| WHAT THE TASK ASKS |
Gather the lines below that include the string "Audio", copying each in full.

Stored data
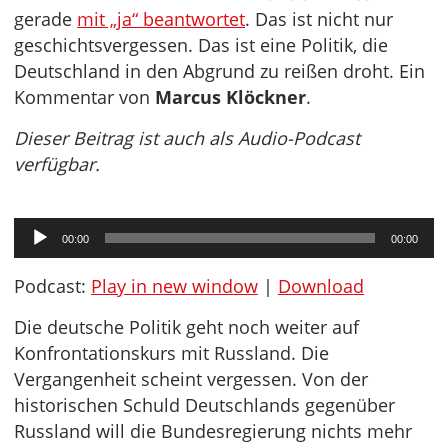
gerade
mit „ja“ beantwortet
. Das ist nicht nur
geschichtsvergessen. Das ist eine Politik, die
Deutschland in den Abgrund zu reißen droht. Ein
Kommentar von
Marcus Klöckner
.
Dieser Beitrag ist auch als Audio-Podcast
verfügbar.
Audio-
00:00
00:00
Player
Podcast:
Play in new window
|
Download
Die deutsche Politik geht noch weiter auf
Konfrontationskurs mit Russland. Die
Vergangenheit scheint vergessen. Von der
historischen Schuld Deutschlands gegenüber
Russland will die Bundesregierung nichts mehr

| OUTPUT BELOW |
Dieser Beitrag ist auch als Audio-Podcast
Audio-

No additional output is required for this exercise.